Estando a medio desayunar, y con la mente puesta ya en el diseño de mi disfraz de ajolote que poco después mi novia plasmaría en una de las servilletas sobrantes, el ferrocarril hizo breve parada en no recuerdo dónde, y pocos minutos después, una vez reanudada la marcha, vi como un hombre y una mujer de avanzada edad se acercaban por el pasillo. Él hizo una breve parada al hallarse a la altura de nuestros asientos, y en un par de segundos me dio tiempo a pensar cosas muy feas que paso a desarrollar porque total, mira la hora que es ya y yo sigo sin hacer la puñetera cena.

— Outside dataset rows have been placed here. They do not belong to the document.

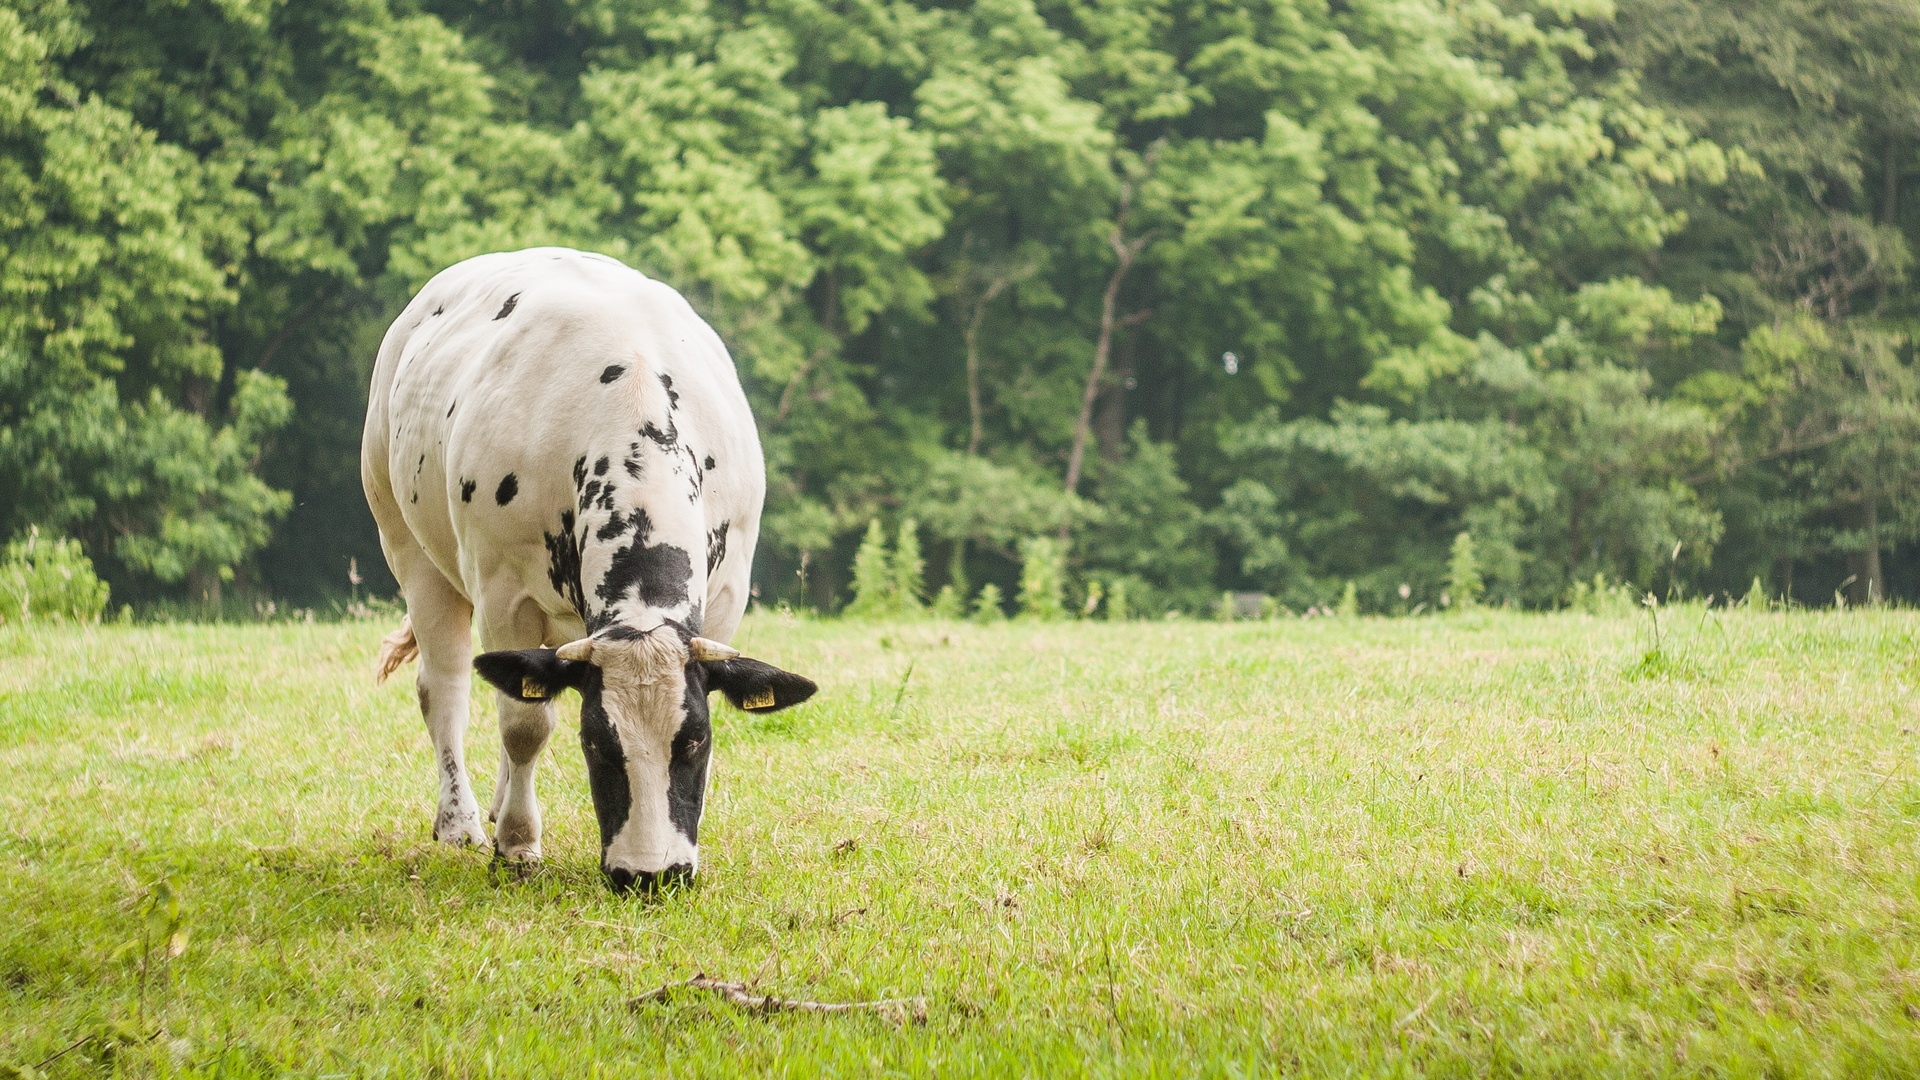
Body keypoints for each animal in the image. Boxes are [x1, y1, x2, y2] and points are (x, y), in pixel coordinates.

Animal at [362, 245, 814, 891]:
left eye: (694, 741)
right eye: (597, 744)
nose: (650, 875)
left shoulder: (726, 596)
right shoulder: (504, 594)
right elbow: (525, 724)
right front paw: (517, 845)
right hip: (409, 547)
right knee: (447, 687)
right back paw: (462, 821)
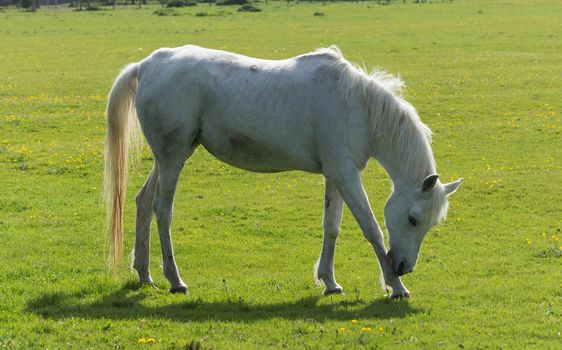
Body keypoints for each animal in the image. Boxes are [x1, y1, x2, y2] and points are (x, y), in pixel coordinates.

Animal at [104, 45, 460, 300]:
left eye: (430, 224)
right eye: (413, 219)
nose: (403, 267)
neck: (356, 107)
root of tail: (147, 65)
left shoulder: (336, 175)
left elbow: (331, 227)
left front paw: (329, 282)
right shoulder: (346, 175)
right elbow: (372, 228)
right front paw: (395, 287)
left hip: (170, 158)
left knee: (142, 202)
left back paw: (144, 274)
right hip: (173, 158)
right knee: (162, 210)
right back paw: (175, 280)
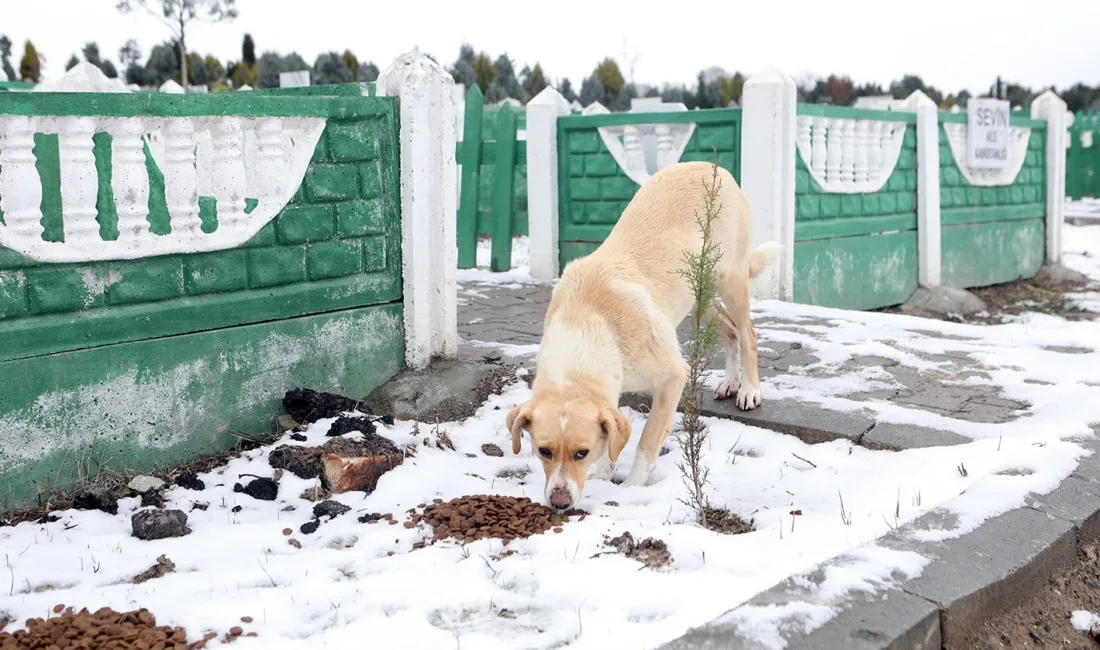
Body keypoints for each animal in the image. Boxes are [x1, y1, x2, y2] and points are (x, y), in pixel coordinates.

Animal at [506, 160, 783, 510]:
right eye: (544, 451)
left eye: (581, 453)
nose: (560, 502)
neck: (586, 322)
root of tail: (711, 166)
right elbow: (612, 432)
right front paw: (604, 472)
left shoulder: (673, 378)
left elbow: (647, 441)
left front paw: (631, 486)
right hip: (698, 293)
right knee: (729, 330)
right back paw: (731, 382)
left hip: (728, 278)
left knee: (748, 334)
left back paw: (748, 390)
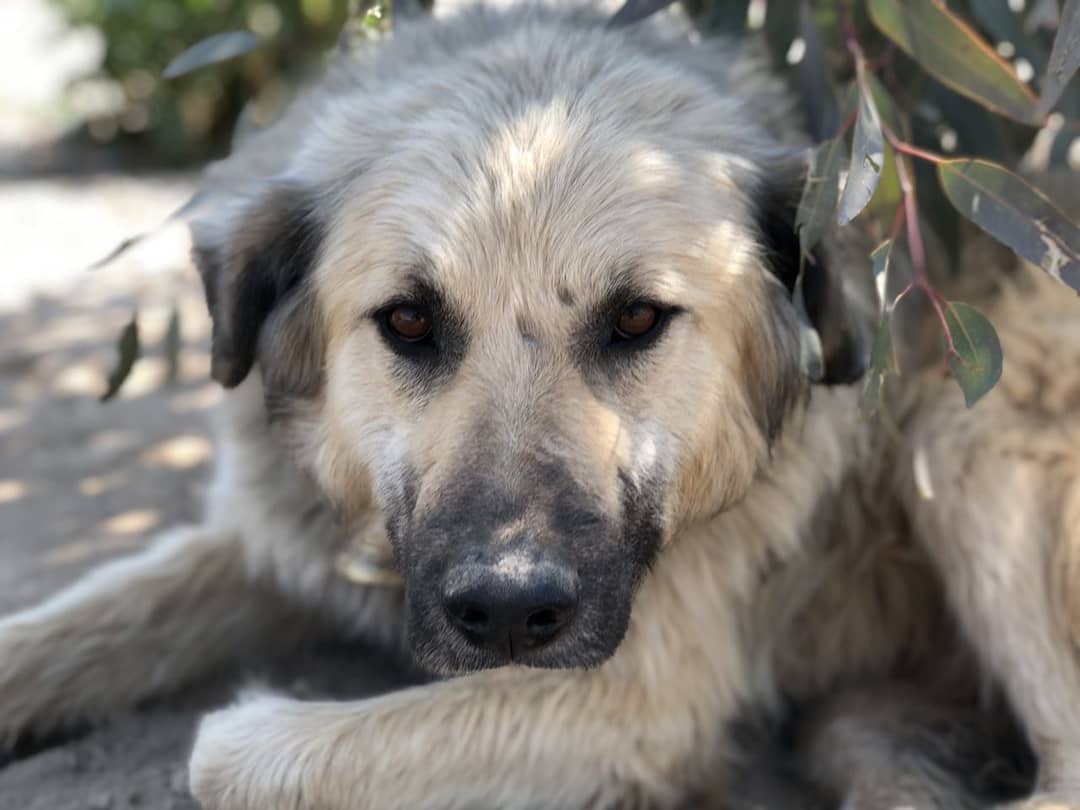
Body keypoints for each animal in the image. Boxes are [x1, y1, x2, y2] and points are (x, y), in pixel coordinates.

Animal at [1, 2, 1078, 808]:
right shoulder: (274, 536)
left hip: (962, 429)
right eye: (407, 320)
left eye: (638, 317)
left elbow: (226, 752)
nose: (511, 613)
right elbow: (59, 629)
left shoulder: (639, 704)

Sin rodeos. Mi relación con la gente de este país se ha estancado bastante. No sé si es que yo tengo mala suerte o qué, pero las pocas veces que me toca interactuar con austriacos suelo tener que enfrentarme a gente hosca y sin paciencia para cambiar al inglés o al menos hablar un pelín más despacio en alemán con este sucio inmigrante. Y como la falta de práctica provoca que los escasos conceptos que aprendo estudiando por mi cuenta abandonen mi cerebro como si fuesen ratas huyendo de un barco que se hunde, pues ni sé alemán ni tengo forma de aprenderlo. Si a esto añadimos que no es la primera vez que estando a mi bola, sentado en un asiento al azar, alguien viene a decirme que ahueque porque lo ha reservado para sí, tiene cierto sentido que la presencia de aquel hombre me pusiera un poquito a la defensiva, que pensase que nos iba a decir que los sitios ocupados por nosotros eran en realidad los suyos y que nos fuese a tocar recoger a toda prisa un desayuno que tendríamos que terminar sabe Dios dónde.

Lo que no tiene mucho sentido es que echase un vistazo rápido al cuchillo de plástico con el que me había untado de mantequilla una rebanada de pan sobre la que reposaba felizmente un trozo de tortilla francesa y que empezase a preguntarme qué merecería más la pena: si ver Avatar 2 en una sala IMAX de Viena o comprobar a cuánta distancia de la siguiente parada se encontraba la comisaría de policía más cercana. No obstante, el yayo me sacó de mi enfermizo ensimismamiento y me hizo caer en el estupor con una sola palabra acompañada de una amable sonrisa: Mahlzeit. Habida cuenta de la ristra de pensamientos negativos que os acabo de soltar, no es de extrañar que me quedase clavado en mi no reservado asiento, sujetando la rebanada de pan a medio comer, mientras mantequilla derretida comenzaba a derramarse por mi brazo (porque hay que ser gilipollas para untar mantequilla en pan y luego poner algo caliente encima, la verdad). Al final, pude reaccionar al tiempo que el matrimonio continuaba su camino por el pasillo, agradeciendo su comentario (porque seré un psicópata, pero soy un psicópata educado) y pensando que de aquí puedo sacar una lección de vida y otra de alemán, sabiendo que voy a olvidar ambas más pronto que tarde.

La de vida es que no todos los austriacos me odian. La de alemán es que Mahlzeit equivale a decir "que aproveche".

Y hablando de aprovechar, me voy a preparar la cena.